The main criticizism of the book is in the treatment of Lincoln's Democratic rival - George McClellan. Waugh's treatment of McClellan lacks the three dimensional aspects of Lincoln. Many questions about McClellan are left unanswered. Among them is perhaps the most important one that underlines the central premise of the book: What would have McClellan have done had he been elected? The current conventional belief is that he would ended the war or allowed the reincorporation of the Union with the survival of slavery. However, the conventional wisdom ignores the facts that McClellan was a War Democratic and certainly had always been in favor of continuing the war for the purpose of forcing reunion. Moreover, by 1864 the Confederacy was fighting for independence and was not interested in rejoining the Union. Whether the Peace Democratic could have forced McClellan to abandon the war is questionable, and deserved more consideration.

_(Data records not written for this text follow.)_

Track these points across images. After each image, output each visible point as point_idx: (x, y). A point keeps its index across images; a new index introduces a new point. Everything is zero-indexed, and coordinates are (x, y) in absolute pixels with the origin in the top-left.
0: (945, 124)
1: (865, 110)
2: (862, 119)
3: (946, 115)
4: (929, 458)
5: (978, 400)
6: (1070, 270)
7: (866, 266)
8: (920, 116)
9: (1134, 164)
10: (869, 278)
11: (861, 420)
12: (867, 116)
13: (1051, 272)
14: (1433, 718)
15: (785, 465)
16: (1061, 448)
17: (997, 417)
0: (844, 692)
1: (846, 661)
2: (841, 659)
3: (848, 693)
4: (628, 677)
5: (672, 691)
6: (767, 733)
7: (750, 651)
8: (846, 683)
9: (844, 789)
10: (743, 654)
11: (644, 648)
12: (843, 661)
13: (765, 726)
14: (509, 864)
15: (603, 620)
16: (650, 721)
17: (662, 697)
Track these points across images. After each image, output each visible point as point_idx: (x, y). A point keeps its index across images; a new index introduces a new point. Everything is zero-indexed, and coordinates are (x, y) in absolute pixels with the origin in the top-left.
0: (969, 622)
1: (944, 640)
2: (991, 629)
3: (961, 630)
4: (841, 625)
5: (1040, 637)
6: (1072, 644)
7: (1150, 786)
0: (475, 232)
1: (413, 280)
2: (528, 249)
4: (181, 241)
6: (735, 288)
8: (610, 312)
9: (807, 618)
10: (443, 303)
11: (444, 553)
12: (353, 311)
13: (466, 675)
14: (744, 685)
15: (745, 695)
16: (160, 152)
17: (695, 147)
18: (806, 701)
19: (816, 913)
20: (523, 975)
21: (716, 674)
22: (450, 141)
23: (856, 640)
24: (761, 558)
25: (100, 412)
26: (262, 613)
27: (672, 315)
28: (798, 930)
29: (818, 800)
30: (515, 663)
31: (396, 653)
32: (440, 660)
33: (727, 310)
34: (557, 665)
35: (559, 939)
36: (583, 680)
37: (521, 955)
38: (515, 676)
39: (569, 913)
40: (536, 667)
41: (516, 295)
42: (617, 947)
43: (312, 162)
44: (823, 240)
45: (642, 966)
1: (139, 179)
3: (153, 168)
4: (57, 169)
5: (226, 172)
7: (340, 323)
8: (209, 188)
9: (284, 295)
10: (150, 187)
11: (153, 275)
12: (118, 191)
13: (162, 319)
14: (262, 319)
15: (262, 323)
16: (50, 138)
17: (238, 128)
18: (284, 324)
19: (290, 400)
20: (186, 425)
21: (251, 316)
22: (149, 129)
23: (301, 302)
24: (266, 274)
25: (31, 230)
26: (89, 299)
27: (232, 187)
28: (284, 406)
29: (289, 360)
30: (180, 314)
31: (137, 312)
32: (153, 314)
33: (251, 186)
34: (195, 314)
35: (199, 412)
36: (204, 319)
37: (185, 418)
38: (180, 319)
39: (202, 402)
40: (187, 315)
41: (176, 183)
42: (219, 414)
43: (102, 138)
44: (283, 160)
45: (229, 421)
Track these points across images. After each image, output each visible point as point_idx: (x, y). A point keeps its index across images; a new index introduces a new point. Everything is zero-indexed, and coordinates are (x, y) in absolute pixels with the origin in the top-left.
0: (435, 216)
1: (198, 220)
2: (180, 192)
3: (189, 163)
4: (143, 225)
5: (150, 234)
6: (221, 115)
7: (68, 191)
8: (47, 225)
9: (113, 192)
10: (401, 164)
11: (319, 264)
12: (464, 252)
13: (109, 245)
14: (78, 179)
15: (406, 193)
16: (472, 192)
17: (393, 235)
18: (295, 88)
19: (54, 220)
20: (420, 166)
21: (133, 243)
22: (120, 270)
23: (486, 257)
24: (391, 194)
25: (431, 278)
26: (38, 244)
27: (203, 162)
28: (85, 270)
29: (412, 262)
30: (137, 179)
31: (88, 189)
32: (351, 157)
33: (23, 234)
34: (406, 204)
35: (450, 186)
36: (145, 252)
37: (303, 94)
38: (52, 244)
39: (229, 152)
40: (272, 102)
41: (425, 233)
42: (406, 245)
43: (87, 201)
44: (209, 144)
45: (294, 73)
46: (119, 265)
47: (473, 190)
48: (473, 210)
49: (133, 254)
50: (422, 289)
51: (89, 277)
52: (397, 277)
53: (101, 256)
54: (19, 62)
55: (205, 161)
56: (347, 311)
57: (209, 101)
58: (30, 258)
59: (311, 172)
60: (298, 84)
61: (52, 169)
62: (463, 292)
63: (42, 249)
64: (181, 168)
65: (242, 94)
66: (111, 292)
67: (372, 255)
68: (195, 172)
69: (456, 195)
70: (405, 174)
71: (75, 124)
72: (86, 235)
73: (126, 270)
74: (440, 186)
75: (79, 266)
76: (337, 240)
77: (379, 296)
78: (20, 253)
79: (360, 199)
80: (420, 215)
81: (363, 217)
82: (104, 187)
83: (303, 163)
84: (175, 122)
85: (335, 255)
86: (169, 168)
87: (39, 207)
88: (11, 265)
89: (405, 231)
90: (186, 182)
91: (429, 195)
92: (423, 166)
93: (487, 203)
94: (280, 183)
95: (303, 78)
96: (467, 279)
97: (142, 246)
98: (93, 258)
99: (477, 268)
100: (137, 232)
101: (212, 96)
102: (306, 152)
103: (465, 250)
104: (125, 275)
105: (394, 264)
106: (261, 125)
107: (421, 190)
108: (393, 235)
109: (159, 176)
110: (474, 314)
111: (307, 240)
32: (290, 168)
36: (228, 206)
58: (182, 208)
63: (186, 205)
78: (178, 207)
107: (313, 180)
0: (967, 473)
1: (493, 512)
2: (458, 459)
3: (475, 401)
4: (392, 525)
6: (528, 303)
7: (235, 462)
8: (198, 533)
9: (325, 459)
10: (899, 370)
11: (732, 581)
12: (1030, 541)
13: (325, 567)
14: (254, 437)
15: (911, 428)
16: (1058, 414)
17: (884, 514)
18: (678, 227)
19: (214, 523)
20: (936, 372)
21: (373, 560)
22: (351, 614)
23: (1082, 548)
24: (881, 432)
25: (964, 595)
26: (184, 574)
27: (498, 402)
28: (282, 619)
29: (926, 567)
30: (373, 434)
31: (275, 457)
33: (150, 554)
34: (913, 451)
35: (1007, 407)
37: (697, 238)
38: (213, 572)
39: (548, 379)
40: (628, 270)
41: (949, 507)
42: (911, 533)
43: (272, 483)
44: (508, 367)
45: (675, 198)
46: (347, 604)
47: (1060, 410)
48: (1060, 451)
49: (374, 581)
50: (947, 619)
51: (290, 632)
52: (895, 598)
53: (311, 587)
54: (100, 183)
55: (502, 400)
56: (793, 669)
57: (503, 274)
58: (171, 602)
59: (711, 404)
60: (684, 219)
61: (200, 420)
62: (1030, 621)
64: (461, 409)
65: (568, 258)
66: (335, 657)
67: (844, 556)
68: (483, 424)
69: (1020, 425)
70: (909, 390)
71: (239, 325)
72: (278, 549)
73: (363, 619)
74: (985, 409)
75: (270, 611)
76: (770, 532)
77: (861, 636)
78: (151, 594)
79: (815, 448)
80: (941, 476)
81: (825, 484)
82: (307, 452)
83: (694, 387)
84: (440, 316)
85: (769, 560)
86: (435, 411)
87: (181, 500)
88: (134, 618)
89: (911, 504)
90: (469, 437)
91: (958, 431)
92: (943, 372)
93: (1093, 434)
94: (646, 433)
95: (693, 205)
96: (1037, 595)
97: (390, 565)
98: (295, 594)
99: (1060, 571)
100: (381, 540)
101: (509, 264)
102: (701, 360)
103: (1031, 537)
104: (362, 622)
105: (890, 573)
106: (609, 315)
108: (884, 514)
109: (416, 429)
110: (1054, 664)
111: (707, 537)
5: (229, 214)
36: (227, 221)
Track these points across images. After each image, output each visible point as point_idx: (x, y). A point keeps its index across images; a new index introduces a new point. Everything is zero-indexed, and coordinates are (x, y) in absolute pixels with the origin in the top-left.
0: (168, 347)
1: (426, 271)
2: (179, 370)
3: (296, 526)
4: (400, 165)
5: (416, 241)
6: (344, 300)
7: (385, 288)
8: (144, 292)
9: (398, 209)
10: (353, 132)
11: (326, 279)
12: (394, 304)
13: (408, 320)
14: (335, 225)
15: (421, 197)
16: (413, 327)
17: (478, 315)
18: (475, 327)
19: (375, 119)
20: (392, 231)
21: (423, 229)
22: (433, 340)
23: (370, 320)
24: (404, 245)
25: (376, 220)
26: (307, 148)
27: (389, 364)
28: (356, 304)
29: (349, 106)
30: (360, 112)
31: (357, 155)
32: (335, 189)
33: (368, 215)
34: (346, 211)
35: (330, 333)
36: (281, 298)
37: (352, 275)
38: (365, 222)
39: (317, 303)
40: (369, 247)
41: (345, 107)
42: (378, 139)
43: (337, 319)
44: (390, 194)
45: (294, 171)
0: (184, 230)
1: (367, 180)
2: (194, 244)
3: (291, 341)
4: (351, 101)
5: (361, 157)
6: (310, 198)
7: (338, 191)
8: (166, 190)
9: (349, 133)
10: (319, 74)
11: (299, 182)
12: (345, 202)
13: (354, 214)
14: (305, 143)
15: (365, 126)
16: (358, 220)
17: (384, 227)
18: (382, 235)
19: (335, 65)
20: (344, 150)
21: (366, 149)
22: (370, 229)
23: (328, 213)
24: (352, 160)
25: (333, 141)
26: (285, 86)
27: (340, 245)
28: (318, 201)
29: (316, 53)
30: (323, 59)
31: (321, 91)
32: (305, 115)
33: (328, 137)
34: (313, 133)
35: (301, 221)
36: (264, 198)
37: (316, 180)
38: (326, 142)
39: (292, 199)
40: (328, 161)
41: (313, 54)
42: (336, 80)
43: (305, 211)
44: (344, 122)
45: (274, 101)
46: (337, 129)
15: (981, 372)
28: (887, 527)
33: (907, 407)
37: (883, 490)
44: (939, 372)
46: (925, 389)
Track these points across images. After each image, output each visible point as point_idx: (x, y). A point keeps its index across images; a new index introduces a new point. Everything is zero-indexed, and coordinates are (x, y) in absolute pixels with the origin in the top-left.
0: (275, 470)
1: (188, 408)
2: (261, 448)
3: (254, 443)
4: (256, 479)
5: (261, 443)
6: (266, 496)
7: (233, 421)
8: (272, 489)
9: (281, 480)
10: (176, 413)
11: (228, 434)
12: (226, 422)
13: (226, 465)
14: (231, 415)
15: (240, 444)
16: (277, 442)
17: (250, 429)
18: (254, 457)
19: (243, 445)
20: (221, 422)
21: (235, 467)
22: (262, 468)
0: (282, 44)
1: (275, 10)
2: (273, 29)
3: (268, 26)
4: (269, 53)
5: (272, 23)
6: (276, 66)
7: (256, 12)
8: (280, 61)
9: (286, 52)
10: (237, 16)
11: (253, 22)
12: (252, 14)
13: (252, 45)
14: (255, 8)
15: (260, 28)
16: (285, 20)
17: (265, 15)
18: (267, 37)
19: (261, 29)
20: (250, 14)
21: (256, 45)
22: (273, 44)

The bottom line is that this is a worthwhile read about a central political decision in our nations history.
Once Upon a Time, there was a President...The book does a thorough job of showcasing Lincoln's many opponents as well as illustrating the President's own doubts about getting re-elected. Still, after finishing the book, I never really got the sense that Lincoln's re-election was ever really in serious jeopardy. After all, the subject of the book is the "battle for the 1864 presidency." Granted, we have the advantage of knowing the outcome, and, for Lincoln, the threat of defeat was indeed real. But many of the quotes of the doomsday prognosticators seemed more like wishful thinking from Lincoln-hating politicians who could never attain the numbers to give him a more serious challenge. When one removes the book's microscope on Lincoln's political opponents, the big picture would seem to suggest that the people of the north were loyal to the President all along. In any case, keeping one's perspective might be a good idea.
Still, I'd recommend this book-it's a fun read that is well-written and very accessible. Another theme that I took away from Reelecting Lincoln was the reminder that our heroic leaders were ordinary politicians once-fallible with friends and enemies alike.